As a senior, he focused on football and became a starter at right cornerback, posting 76 tackles, 5 interceptions (led the team and second in the conference), 12 passes defensed, one fumble recovery and one forced fumble. He finished his college career after playing in 34 games (18 starts), registering 115 tackles (94 solo), 21 passes defensed and 5 interceptions.

===Track and field===
In 1999, he was a part of the school's Big Ten Conference Champion indoor and outdoor teams, finishing second in the 60 metres at the 2000 indoor finals. In 2000, he helped defend the Big Ten Conference Champion indoor and outdoor championships. In 2001, he finished second in the 100 metres as the school won the Big Ten Conference outdoor track title.

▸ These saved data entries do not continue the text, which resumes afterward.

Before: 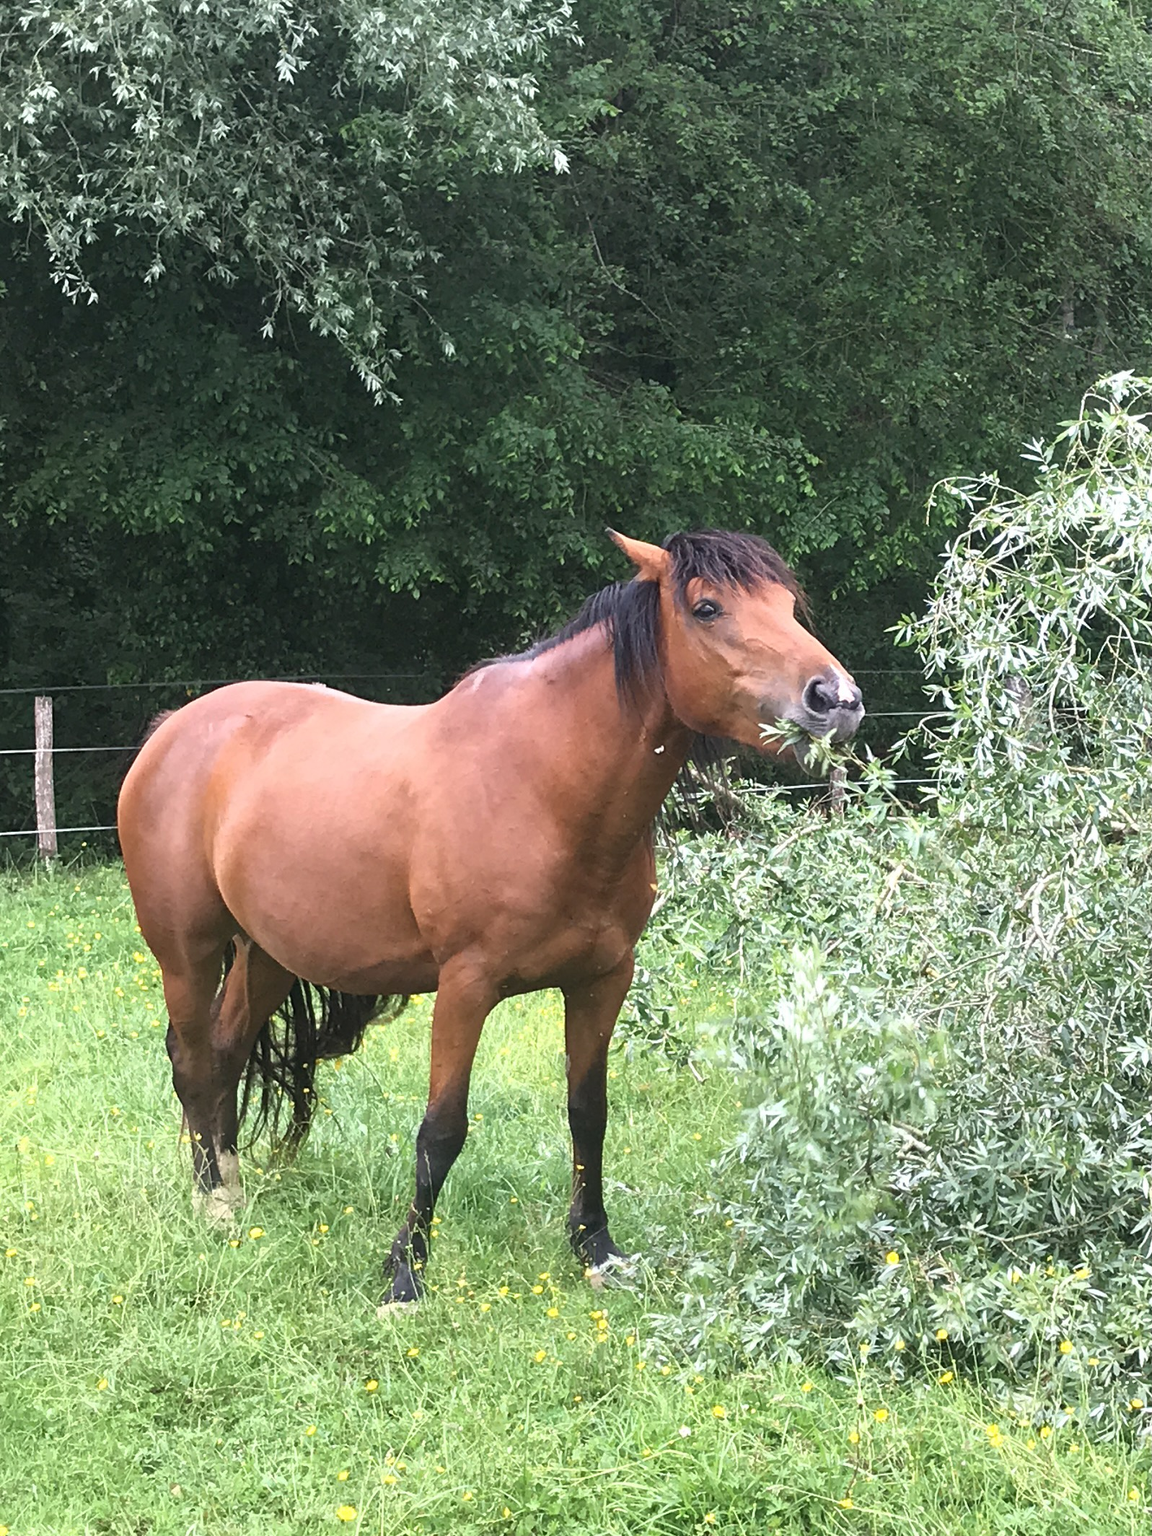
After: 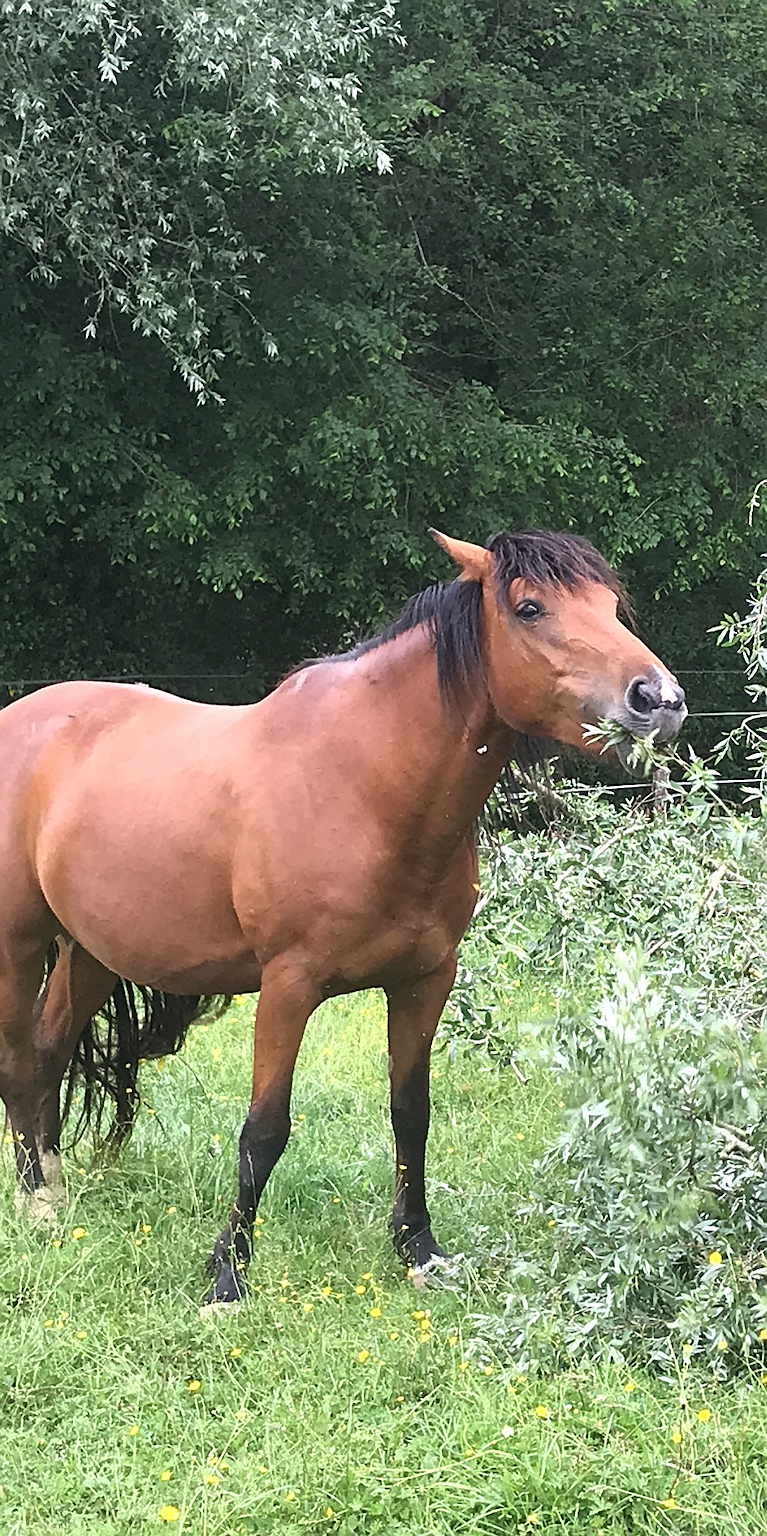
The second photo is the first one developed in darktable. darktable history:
crop: left 15.419%, right 17.914%
sharpen: on, module defaults
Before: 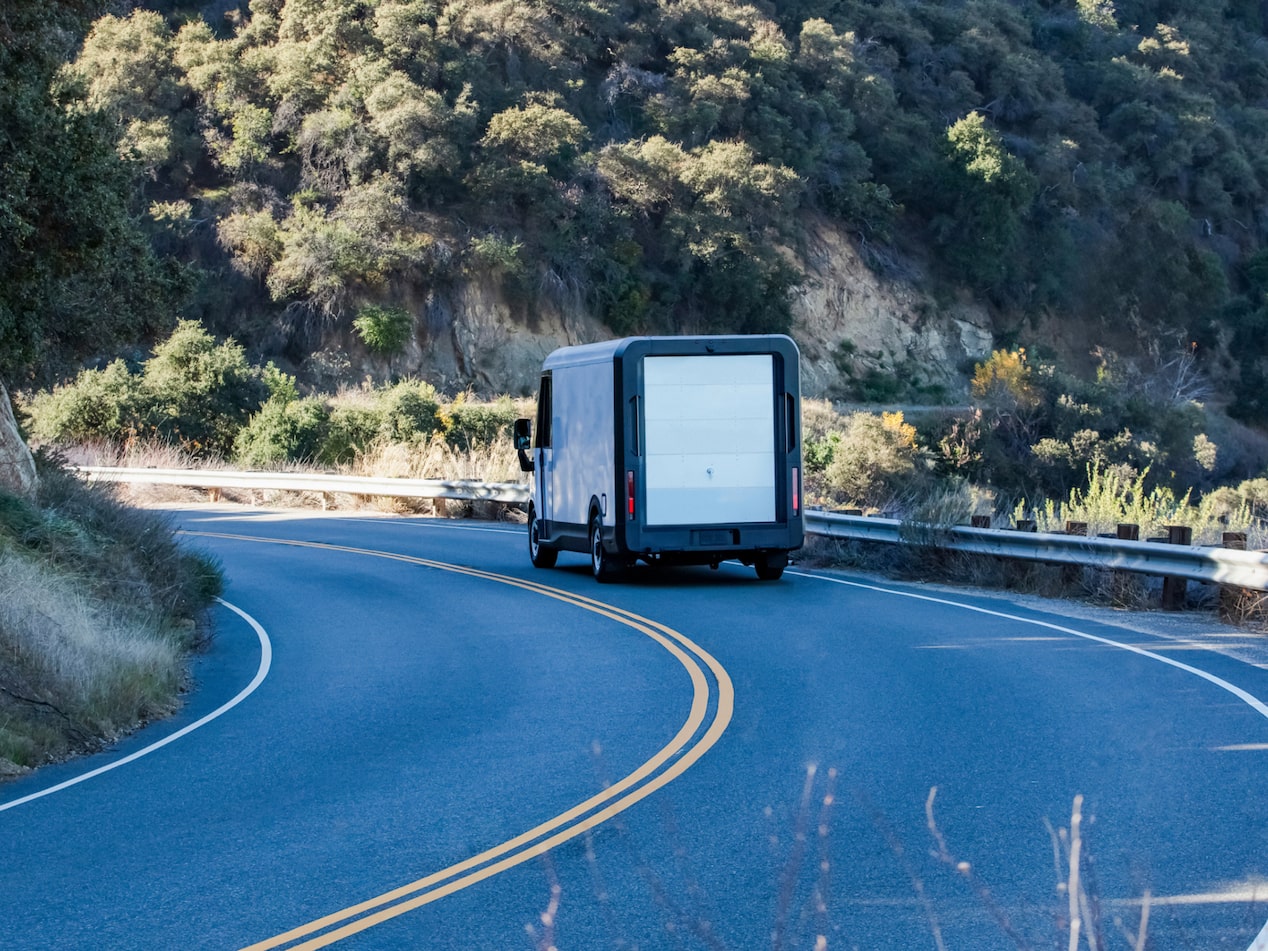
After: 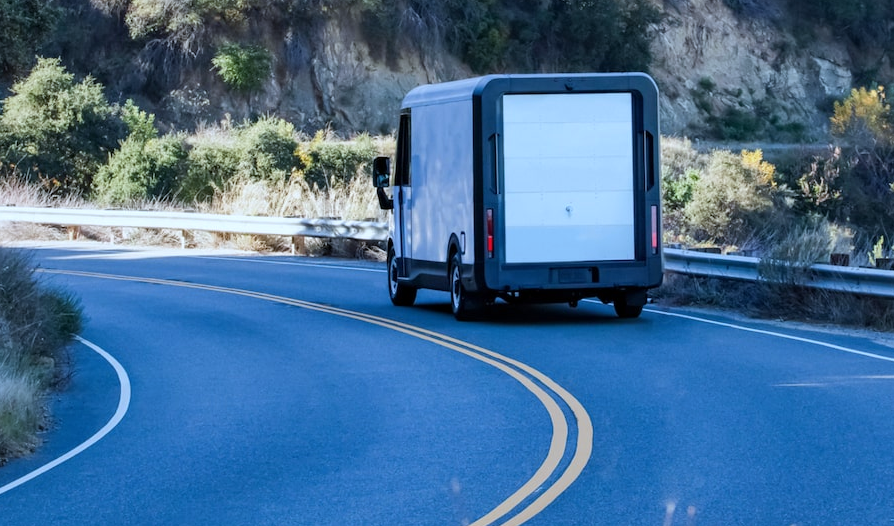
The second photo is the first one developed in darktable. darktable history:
white balance: red 0.924, blue 1.095
crop: left 11.123%, top 27.61%, right 18.3%, bottom 17.034%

His personal bests were 10.35 seconds in the 100 metres, 21.10 in the 200 metres and 6.70 seconds in the 60 metres.

- Personal bests

| Event | Time (seconds) | Venue | Date |
|---|---|---|---|
| 60 meters | 6.70 | Ames, Iowa | February 12, 2000 |
| 100 meters | 10.35 | Tempe, Arizona | March 18, 2000 |
| 200 meters | 21.10 | Iowa City, Iowa | May 20, 2000 |

==Professional career==

Pre-draft measurables
| Height | Weight | 40-yard dash | 10-yard split | 20-yard split | 20-yard shuttle | Three-cone drill | Vertical jump | Broad jump | Bench press |
| 5 ft 11 in (1.80 m) | 188 lb (85 kg) | 4.34 s | 1.61 s | 2.56 s | 3.98 s | 6.79 s | 35 in (0.89 m) | 10 ft 6 in (3.20 m) | 16 reps |
All values from NFL Combine

===Dallas Cowboys===
Tucker was selected by the Dallas Cowboys in the sixth round (178th overall) of the 2003 NFL draft, because of his track speed. He was waived on August 17.

===New Orleans Saints===
On August 19, 2003, he was claimed off waivers by the New Orleans Saints and was later released on August 31.

===Oakland Raiders===
The Oakland Raiders signed him to their practice squad on September 4, 2003, but was later cut.

===Pittsburgh Steelers===
The Pittsburgh Steelers signed him to their practice squad on December 12, 2003. He was signed to the active roster on December 24. He was waived before the start of the season on May 20, 2004.

===Seattle Seahawks===
On February 1, 2005, he was signed as a free agent by the Seattle Seahawks and was allocated to the Amsterdam Admirals of NFL Europe. He had a strong showing there, including being named All-NFL Europe, tied for the league lead with 5 interceptions and helped his team win World Bowl XIII. He was released on September 4.

===San Francisco 49ers===
On October 8, 2005, the San Francisco 49ers signed him to their roster, before being cut 2 days later and signed him to the practice squad on October 12. He would later be waived and signed during different periods of times. On July 16, 2007, he was placed on the injured reserve list with a pectoral muscle injury. He wasn't re-signed after the season.

===BC Lions===
On September 16, 2008, he signed with the BC Lions of the Canadian Football League. He played in four games mainly on special teams, before being released on June 18, 2009. He is currently a firefighter in Tacoma, WA, serving since 2011.